Cruzamos el desierto siguiendo el fuego. Entonces encontramos el mar y supimos nuestra sentencia: en cuanto nos alcanzara el ejército seríamos pasto de los chacales.
Y sin embargo no se detuvo: caminó con la misma tenacidad de los días anteriores, se hundió en el mar hasta las rodillas e hincó el bastón de un golpe. El agua no salpicó, en principio no se movió siquiera: nos pareció que el agua era limo suave y el bastón entraba en ella como un dedo en la boca.

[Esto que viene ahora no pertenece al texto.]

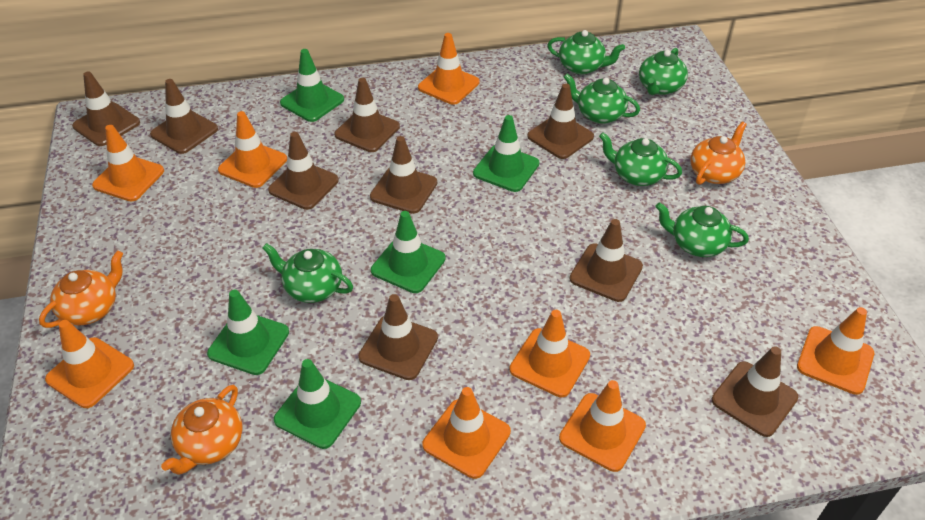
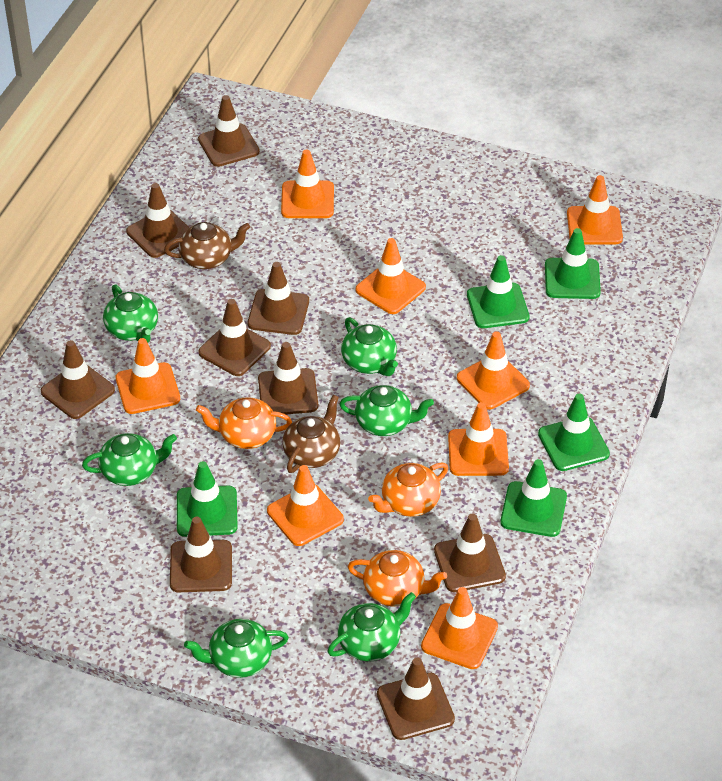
brown teapot: none = 0 -> [164,222,250,269] [283,395,340,473] = 2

El mar se abrió. De pronto el mar retrocedió un paso y se abrió. Se levantaron dos muros rugientes y el mar frente a nosotros se abrió en un sendero caminable. Y el mar hendido, sin ferocidad ya, unió en ese instante dos desiertos.
Avanzamos. Y a trescientos codos vi a Abdiel detenerse ante un arcón: en los herrumbrados tirantes de bronce el sello real anunciaba oro, indudablemente. La columna entera lo reconvenía para que siguiera, pero Abdiel reía a carcajadas y ya presumía su buena fortuna.
Forcejeaba con la caja de madera embreada cuando sintió el peso de una mirada. Levantó la vista y encontró un pececillo rojo al otro lado del muro; a él también le contó sobre su fortuna, sobre la gloria fausta que lo había arropado. Antes de que pudiera despegar sus ojos de la mirada aburrida del pez, una zarpa fugaz despedazó su recinto de agua. Después no encontramos a Abdiel.